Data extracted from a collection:

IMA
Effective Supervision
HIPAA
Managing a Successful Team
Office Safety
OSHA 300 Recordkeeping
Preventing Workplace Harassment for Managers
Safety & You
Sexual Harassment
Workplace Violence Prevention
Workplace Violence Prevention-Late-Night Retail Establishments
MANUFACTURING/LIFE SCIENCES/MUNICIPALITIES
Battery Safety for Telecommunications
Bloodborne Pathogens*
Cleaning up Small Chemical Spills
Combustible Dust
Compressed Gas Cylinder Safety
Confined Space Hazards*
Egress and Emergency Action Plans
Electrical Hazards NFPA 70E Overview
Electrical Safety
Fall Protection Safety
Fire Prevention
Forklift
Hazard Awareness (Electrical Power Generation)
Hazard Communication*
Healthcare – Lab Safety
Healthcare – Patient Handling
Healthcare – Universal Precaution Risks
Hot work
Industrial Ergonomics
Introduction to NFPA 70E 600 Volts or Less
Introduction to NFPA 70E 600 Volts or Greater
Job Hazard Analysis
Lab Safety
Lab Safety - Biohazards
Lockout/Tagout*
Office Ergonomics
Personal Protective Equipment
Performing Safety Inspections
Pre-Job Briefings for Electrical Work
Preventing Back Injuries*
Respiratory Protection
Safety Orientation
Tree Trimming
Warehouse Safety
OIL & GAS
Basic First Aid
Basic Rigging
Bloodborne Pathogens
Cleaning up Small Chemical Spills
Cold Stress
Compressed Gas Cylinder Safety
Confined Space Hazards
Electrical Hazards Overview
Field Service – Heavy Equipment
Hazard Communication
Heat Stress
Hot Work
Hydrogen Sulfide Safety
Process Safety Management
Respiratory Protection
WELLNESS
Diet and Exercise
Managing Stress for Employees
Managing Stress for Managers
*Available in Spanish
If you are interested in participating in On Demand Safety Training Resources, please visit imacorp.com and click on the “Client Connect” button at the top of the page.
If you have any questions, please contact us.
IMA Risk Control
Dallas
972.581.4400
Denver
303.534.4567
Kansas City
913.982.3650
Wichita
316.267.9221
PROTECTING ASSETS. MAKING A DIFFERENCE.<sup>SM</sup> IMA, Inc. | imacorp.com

Description of the task: Return, line for line and unchanged, the data from its first line through the line containing "MANUFACTURING/LIFE SCIENCES/MUNICIPALITIES".

Response to the task:
IMA
Effective Supervision
HIPAA
Managing a Successful Team
Office Safety
OSHA 300 Recordkeeping
Preventing Workplace Harassment for Managers
Safety & You
Sexual Harassment
Workplace Violence Prevention
Workplace Violence Prevention-Late-Night Retail Establishments
MANUFACTURING/LIFE SCIENCES/MUNICIPALITIES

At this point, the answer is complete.